Cube Escape: The Lake

Cube Escape: The Lake - Flash, Android, iOS, Windows, Mac OSX (2015)


This entry is part 2 of 4 in the series Cube Escape

Cube Escape: The Lake starts you right off in the in-universe Rusty Lake, playing an internally unidentified character attending the facilities of “Rusty Lake Mental Health (And Fishing).”  Compared to Seasons, The Lake is much smaller, with barely ten minutes of gameplay even at best. There’s little plot outside of the aforementioned fishing, even if that turns out about as strangely as you’d expect after Seasons.  You catch a fish and cut it open only for a tree to grow from its remains. After you learn that your character wants to cut open every one of their catches, they pull up blackened, human corpse and the game waits for you to do the same. When you do, its face flashes on the back of its head, and a soon-to-be familiar, static sound effect plays at you as you dig a key out of its back.  The shadow-corpse eventually comes back to you for revenge, and with little more context than that.  The ending is incredibly abrupt, and leaves with a strong sense of “What just happened?”  The game is the smallest in the series and is heavily repetitive, mostly focused on the fishing. No wonder Rusty Lake insists the game was released second, as it would make a terrible first impression.
#####
Tasks to carry out:
1. List every platform that the Cube Escape: The Lake review gives for the game.
2. In the Cube Escape: The Lake review, what grows from the remains of the first fish that is caught and cut open?
3. Pick up the Cube Escape: The Lake review after its final sentence.

Saved entries:
#####
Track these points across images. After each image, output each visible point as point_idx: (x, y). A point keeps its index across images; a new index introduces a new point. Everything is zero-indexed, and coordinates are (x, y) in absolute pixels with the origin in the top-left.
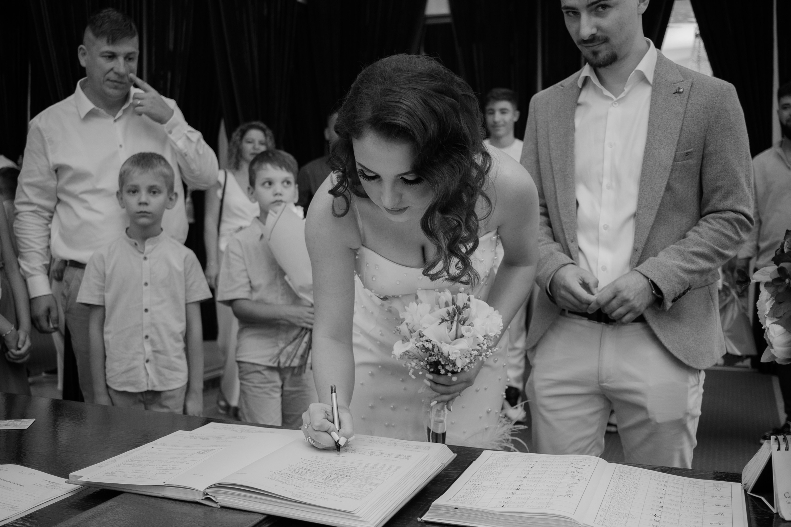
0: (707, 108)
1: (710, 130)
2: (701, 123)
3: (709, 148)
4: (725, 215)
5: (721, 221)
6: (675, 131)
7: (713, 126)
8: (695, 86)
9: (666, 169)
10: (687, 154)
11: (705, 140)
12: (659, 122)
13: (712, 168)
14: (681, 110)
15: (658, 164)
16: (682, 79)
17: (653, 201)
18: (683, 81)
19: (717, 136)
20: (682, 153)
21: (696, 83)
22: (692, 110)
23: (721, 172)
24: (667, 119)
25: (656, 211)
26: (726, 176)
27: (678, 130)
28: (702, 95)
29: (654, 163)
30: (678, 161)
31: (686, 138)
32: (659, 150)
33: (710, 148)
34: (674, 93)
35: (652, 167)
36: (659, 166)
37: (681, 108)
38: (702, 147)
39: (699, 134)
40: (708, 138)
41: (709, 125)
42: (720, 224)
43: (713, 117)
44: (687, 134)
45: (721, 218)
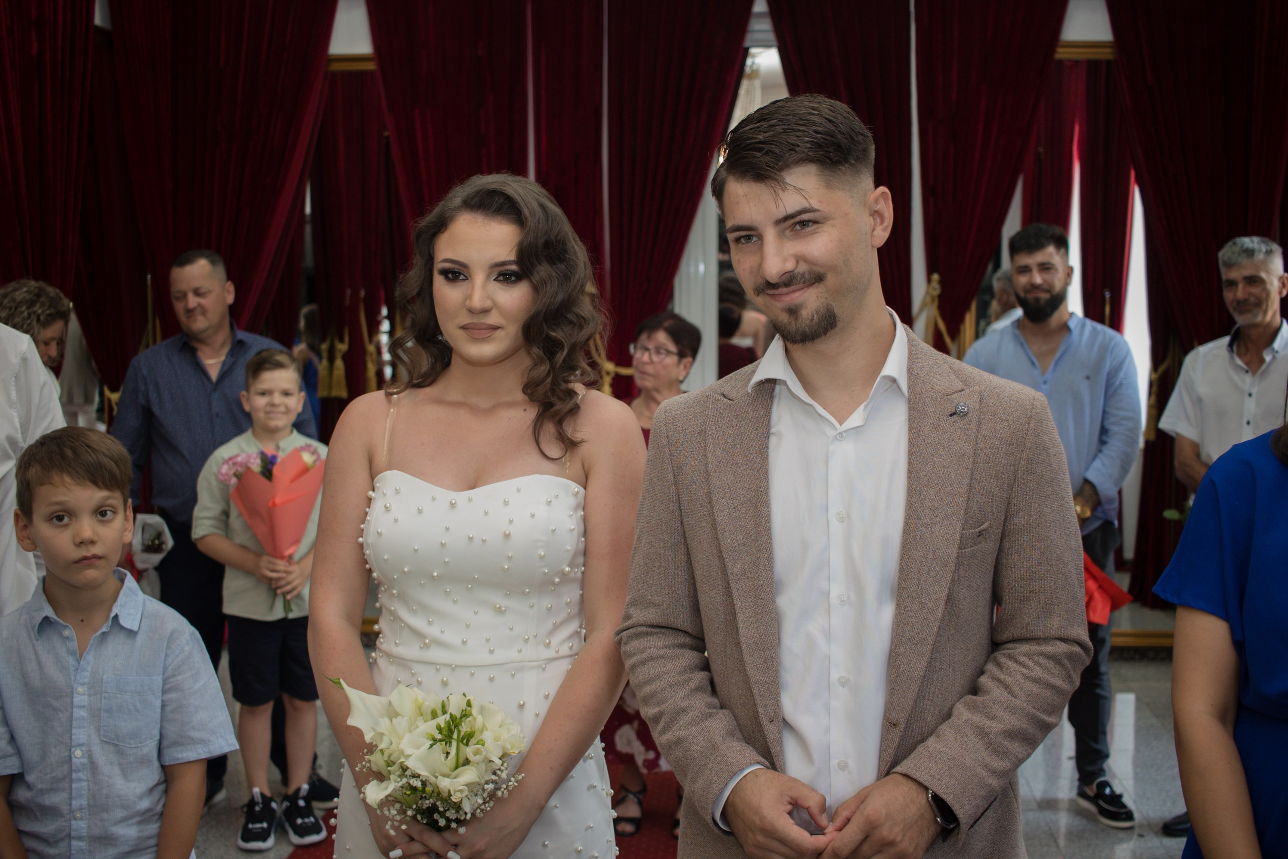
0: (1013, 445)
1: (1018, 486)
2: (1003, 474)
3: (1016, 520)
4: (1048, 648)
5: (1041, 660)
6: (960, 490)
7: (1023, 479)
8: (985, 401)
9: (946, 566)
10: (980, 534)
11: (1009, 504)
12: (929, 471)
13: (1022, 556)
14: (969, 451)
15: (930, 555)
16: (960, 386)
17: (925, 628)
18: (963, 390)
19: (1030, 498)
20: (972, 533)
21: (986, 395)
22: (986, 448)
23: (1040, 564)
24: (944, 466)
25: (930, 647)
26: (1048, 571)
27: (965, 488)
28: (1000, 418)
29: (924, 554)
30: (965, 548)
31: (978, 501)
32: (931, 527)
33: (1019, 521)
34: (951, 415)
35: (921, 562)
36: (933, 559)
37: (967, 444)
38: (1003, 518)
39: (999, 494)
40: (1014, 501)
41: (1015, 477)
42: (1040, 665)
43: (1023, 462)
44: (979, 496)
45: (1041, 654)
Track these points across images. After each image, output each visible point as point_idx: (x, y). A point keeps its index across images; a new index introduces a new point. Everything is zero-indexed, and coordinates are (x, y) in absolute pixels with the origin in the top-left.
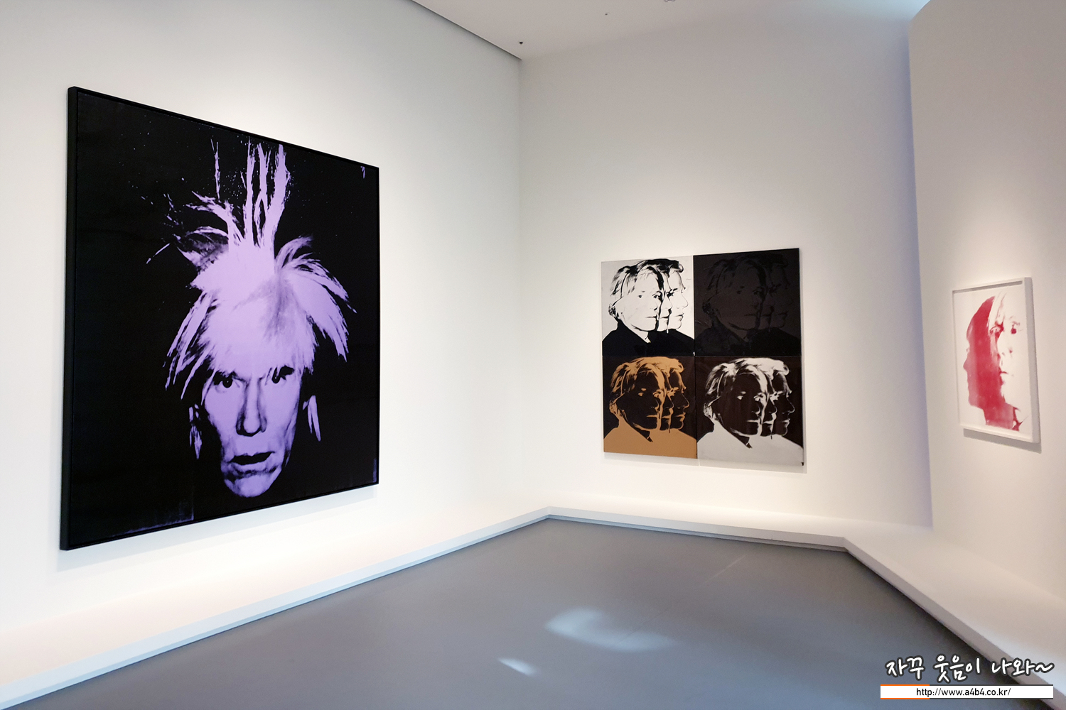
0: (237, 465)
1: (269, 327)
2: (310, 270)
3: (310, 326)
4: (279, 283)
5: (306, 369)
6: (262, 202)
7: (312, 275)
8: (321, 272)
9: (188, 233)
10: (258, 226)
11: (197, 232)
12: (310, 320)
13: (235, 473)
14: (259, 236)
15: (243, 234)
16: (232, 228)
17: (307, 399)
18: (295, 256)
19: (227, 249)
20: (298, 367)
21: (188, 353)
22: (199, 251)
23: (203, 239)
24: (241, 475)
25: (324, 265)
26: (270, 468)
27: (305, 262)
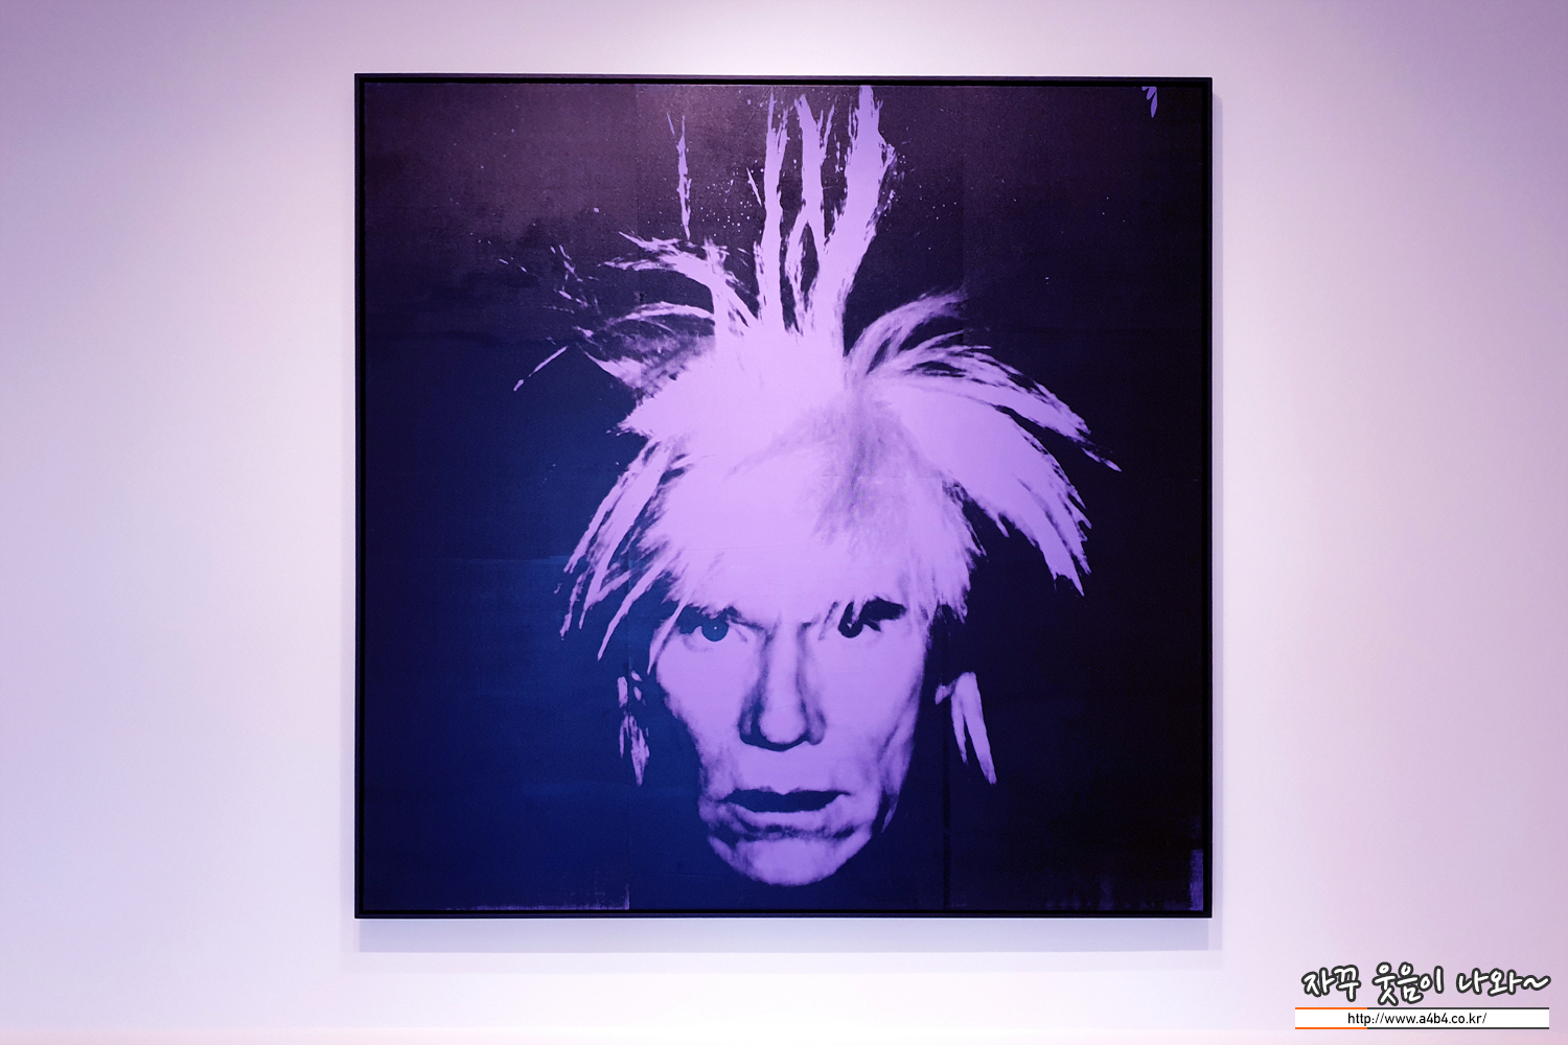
#####
Expected results:
1. Flash, Android, iOS, Windows, Mac OSX

2. A tree grows from its remains.

3.
The Lake more-or-less relied on a special connection to Seasons for substance (remember, the games were released almost simultaneously). If you search thoroughly, you’ll discover a lockbox that can only be opened with a password from Seasons. The original Flash game even breaks the fourth wall to tell you how to do it.  Unlocking the box gives you the tool you need to get an equally brief, alternate ending.  It’s hard to say which order to actually play the two games. One downside to playing Seasons first is that it’s far too easy to get The Lake‘s alternate ending by mistake, even though the alternate ending doesn’t make sense without context from the original ending! The Lake is so sparse that one wonders if the game was created just to house the crossover ending gimmick, and since the endings are only seconds long, it does little to redeem the rest of the experience.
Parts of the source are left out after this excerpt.